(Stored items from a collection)
┄┄┄┄┄┄┄┄┄┄┄┄┄┄┄┄┄┄┄┄

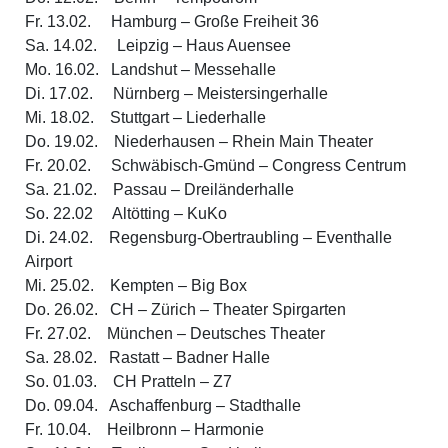
Fr. 13.02. Hamburg – Große Freiheit 36
Sa. 14.02. Leipzig – Haus Auensee
Mo. 16.02. Landshut – Messehalle
Di. 17.02. Nürnberg – Meistersingerhalle
Mi. 18.02. Stuttgart – Liederhalle
Do. 19.02. Niederhausen – Rhein Main Theater
Fr. 20.02. Schwäbisch-Gmünd – Congress Centrum
Sa. 21.02. Passau – Dreiländerhalle
So. 22.02 Altötting – KuKo
Di. 24.02. Regensburg-Obertraubling – Eventhalle
Airport
Mi. 25.02. Kempten – Big Box
Do. 26.02. CH – Zürich – Theater Spirgarten
Fr. 27.02. München – Deutsches Theater
Sa. 28.02. Rastatt – Badner Halle
So. 01.03. CH Pratteln – Z7
Do. 09.04. Aschaffenburg – Stadthalle
Fr. 10.04. Heilbronn – Harmonie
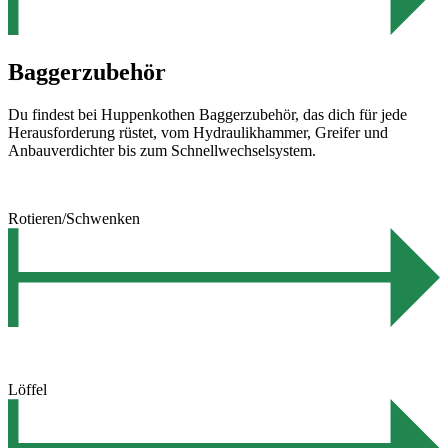
Baggerzubehör
Du findest bei Huppenkothen Baggerzubehör, das dich für jede
Herausforderung rüstet, vom Hydraulikhammer, Greifer und
Anbauverdichter bis zum Schnellwechselsystem.
Rotieren/Schwenken
Löffel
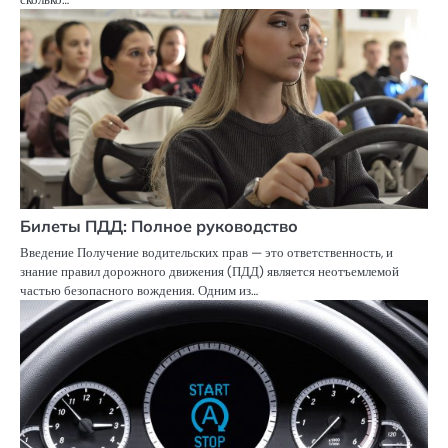
Билеты ПДД: Полное руководство
Введение Получение водительских прав — это ответственность, и
знание правил дорожного движения (ПДД) является неотъемлемой
частью безопасного вождения. Одним из…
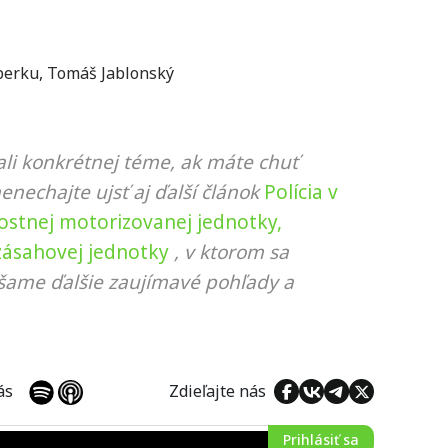
berku
,
Tomáš Jablonský
li konkrétnej téme, ak máte chuť
nenechajte ujsť aj ďalší článok
Polícia v
ostnej motorizovanej jednotky,
zásahovej jednotky
, v ktorom sa
ášame ďalšie zaujímavé pohľady a
 nás
Zdieľajte nás
Prihlásiť sa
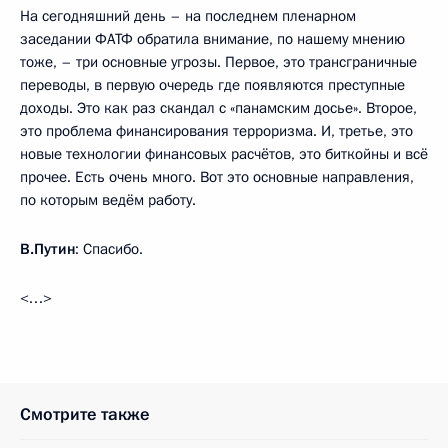
На сегодняшний день – на последнем пленарном
заседании ФАТФ обратила внимание, по нашему мнению
тоже, – три основные угрозы. Первое, это трансграничные
переводы, в первую очередь где появляются преступные
доходы. Это как раз скандал с «панамским досье». Второе,
это проблема финансирования терроризма. И, третье, это
новые технологии финансовых расчётов, это биткойны и всё
прочее. Есть очень много. Вот это основные направления,
по которым ведём работу.
В.Путин
: Спасибо.
<…>
Смотрите также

┄┄┄┄┄┄┄┄┄┄┄┄┄┄┄┄┄┄┄┄

§ **TASK BRIEF**
Scan the data above for the word "основные". Copy every line in which it is found.

§ **RESULT FOR THIS TASK**
тоже, – три основные угрозы. Первое, это трансграничные
прочее. Есть очень много. Вот это основные направления,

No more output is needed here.